* Consegna A: Nel brano sui cinquant'anni, quali sono le tre possibilità che restano all'uomo che non vuole attendere l'impatto indifeso e inconsapevole?
* Consegna B: Riporta fedelmente il passo del brano sui cinquant'anni che va da "Quando i cinquant’anni" fino a "al proprio fianco." compreso.
* Consegna C: Continua il brano sui cinquant'anni, scrivendo il seguito della sua ultima frase.

* Brano da leggere:
-------
Quando i cinquant’anni sono stati raggiunti e superati con la velocità del suono di una sirena arrabbiata, tre sono le possibilità che rimangono all’uomo che non vuole rimanere ad attendere l’impatto indifeso e inconsapevole: farsi l’amante, farsi una macchina rossa, scrivere un blog. Dato che mi state leggendo (davvero? Mi state davvero leggendo?) avete compreso che ho scartato le prime due ipotesi. E per scelta volontaria e creduta, non certo forzata.

Ma che cosa e perché scrivere? Condividere, o l’illusione di farlo, aiuta spesso a sentirsi in compagnia di fronte alla piccole battaglie della vita: quelle grandi, si sa, le si può affrontare solo in compagnia di se stessi, senza nessuno scudiero o cavaliere al proprio fianco.
-------
* Righe fornite:

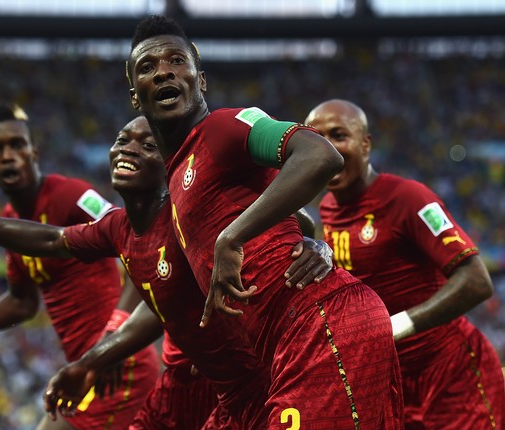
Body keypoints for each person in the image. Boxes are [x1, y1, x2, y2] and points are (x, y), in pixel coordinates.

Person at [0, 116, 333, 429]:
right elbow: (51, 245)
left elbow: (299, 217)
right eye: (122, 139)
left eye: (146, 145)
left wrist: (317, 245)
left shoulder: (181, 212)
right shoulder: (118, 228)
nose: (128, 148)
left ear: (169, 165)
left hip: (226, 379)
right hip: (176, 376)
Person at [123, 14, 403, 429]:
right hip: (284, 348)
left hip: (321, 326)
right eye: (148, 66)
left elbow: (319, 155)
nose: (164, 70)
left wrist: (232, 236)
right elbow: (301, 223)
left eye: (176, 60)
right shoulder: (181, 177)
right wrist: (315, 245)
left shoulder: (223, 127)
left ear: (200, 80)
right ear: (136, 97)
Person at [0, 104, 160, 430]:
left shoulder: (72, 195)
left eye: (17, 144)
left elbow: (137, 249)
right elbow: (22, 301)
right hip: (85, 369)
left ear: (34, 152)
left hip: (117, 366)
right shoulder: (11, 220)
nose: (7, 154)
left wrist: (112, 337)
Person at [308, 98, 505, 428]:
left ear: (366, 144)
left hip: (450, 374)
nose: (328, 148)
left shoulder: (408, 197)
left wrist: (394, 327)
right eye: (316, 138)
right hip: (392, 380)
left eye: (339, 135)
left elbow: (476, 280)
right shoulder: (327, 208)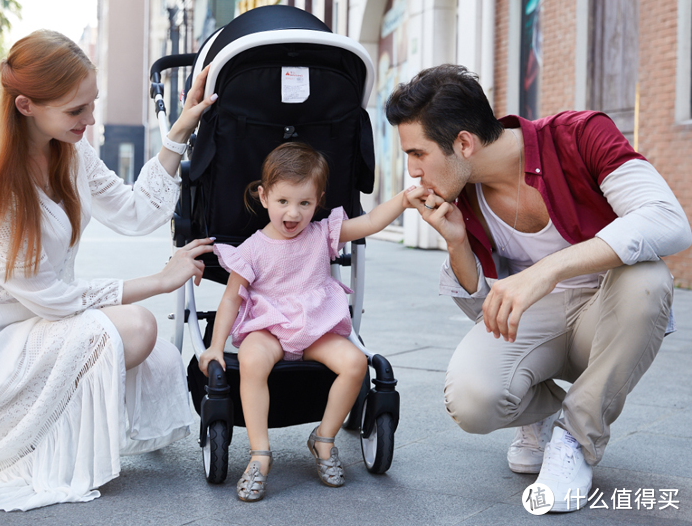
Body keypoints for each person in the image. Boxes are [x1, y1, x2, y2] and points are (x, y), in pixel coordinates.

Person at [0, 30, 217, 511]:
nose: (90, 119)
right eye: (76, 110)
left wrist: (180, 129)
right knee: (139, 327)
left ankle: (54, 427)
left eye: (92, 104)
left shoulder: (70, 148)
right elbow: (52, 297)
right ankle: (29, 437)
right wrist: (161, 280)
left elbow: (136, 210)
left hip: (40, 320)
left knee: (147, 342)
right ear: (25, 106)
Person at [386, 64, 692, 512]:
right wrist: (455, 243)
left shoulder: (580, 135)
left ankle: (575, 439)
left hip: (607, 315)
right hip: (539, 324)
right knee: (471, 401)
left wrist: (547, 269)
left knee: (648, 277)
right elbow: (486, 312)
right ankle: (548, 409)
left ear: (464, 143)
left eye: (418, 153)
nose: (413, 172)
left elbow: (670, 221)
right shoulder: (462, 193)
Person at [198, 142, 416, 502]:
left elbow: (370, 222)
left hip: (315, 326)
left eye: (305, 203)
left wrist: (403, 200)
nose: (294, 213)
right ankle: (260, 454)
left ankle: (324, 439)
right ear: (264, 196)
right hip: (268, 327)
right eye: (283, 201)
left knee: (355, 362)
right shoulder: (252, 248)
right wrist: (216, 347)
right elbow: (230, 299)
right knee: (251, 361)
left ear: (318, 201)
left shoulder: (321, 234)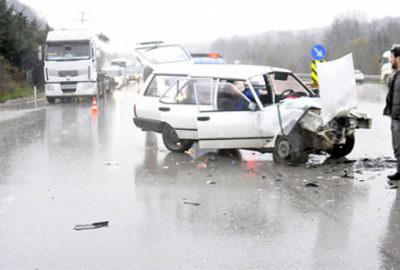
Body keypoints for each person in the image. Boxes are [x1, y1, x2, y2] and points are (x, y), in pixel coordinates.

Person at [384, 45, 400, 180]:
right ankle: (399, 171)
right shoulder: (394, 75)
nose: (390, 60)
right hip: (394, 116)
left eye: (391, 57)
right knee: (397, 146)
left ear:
-------
* Svolgimento A: Farsi l'amante, farsi una macchina rossa, scrivere un blog.

* Svolgimento B:
Quando i cinquant’anni sono stati raggiunti e superati con la velocità del suono di una sirena arrabbiata, tre sono le possibilità che rimangono all’uomo che non vuole rimanere ad attendere l’impatto indifeso e inconsapevole: farsi l’amante, farsi una macchina rossa, scrivere un blog. Dato che mi state leggendo (davvero? Mi state davvero leggendo?) avete compreso che ho scartato le prime due ipotesi. E per scelta volontaria e creduta, non certo forzata.

Ma che cosa e perché scrivere? Condividere, o l’illusione di farlo, aiuta spesso a sentirsi in compagnia di fronte alla piccole battaglie della vita: quelle grandi, si sa, le si può affrontare solo in compagnia di se stessi, senza nessuno scudiero o cavaliere al proprio fianco.

* Svolgimento C:
La prima delle sfide e quella che affettuosamente potremmo definire di san Giuseppe, che di fatto nomino mio speciale e personale protettore confidando sulla sua ironia e bonomia. In che cosa consiste questa sindrome? Nel sentirsi ovviamente il più imperfetto della famiglia dovendone invece apparire la guida salda. Non che con questo voglia affidarmi a una melliflua umiltà fasulla, l’autocompiacimento di sentirsi negare la denigrazione e gustare così una vanitosa ricompensa per la propria maliziosa modestia. Affatto. Lauto compiacimento può derivare solo dalla concretezza. Non che non sia vanitoso, tutt’altro: la vanità è sempre in agguato, come ben sa il diavolo impersonato da Al Pacino nel mondo degli avvocati.
Gli è che essendo proprio vanitoso e anche intelligente, so bene che l’ambizioso deve attingere a piene mani all’umiltà: per crescere, ambizione che può essere anche nobile e saggia, bisogna capire dove migliorare. E per capirlo non c’è che l’umiltà.
L’ambizioso vanesio e superbo farà una brutta e rapida fine.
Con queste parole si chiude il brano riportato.